“Buy now pay later” is phrase that has sent young people into a fast fashion frenzy.
Millennials no longer pay for clothes with money – they “Klarna” it. Since announcing its 20-million-dollar partnership with H&M in 2017, Klarna has partnered with Love Island stars, athletes and influencers, taking online shopping by storm over the past year.
As JD states, the Swedish app is for people who “wanna cop some new gear but can’t wait until pay day”. The app allows users to ‘try before they buy’ allowing shoppers 14-30 days to pay for their online order.
This means if users wish to buy a large amount of clothes, they can try them on, send back what they don’t like and pay for what they keep. Removing one of the biggest obstacles that comes with online shopping- waiting for returns to be credited.

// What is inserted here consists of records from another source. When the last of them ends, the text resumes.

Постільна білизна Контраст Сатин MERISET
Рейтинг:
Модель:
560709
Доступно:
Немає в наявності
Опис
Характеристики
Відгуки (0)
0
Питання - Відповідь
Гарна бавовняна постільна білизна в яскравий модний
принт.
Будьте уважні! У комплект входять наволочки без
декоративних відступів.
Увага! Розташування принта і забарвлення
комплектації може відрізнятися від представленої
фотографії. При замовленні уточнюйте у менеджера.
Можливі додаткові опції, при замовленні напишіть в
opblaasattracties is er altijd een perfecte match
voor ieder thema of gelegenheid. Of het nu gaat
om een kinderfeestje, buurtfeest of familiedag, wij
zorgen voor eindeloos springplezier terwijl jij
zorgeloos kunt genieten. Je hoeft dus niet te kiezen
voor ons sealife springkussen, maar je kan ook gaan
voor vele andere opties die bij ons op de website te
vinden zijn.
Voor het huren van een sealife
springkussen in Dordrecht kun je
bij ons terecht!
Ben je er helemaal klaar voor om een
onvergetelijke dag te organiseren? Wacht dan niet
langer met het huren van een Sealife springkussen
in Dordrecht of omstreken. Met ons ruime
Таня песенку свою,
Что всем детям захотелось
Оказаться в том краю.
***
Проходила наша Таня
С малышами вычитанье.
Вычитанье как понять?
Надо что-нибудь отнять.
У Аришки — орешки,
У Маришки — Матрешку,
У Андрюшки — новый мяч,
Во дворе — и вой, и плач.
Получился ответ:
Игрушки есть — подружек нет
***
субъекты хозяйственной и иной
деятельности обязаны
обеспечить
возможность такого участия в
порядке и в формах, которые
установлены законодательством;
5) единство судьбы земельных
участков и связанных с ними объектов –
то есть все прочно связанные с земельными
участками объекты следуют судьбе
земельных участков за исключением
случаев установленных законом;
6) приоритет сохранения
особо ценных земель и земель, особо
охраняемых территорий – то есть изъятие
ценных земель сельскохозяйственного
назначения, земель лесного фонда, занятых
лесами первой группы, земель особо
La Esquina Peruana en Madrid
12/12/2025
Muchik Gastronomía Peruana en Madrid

Students have been under the impression that they can sit back and relax and will be notified when the payment is due.
Lydia Alton, 22, self-taught baker admits she doesn’t let herself use the app anymore because she is continuously late with payments, “They make it out to be super chill, ‘don’t worry, just pay later’”.
The app promotes itself for its no interest fees or late charges. Approval for the app depends on a ‘soft’ credit check. According to Klarna, it is open about the fact that non-payment will affect a customer’s credit score. But what about late payment? Out of the 21 people I asked who use the app, over half were oblivious that paying late will have an impact on their credit score.
Naomi Owens, 21, student said “I have been late with a payment before, I forgot about it and didn’t know it could affect my credit score until I did a credit check and saw it was really low, I haven’t used the app since”.
Eleanor Thomas, 22, student said: “They didn’t send me any reminders- they should make it more clear.”
Anna, 21, graduate, shared: “I wasn’t aware it could affect my credit score and I have been late with payments in the past, I’m worried now.”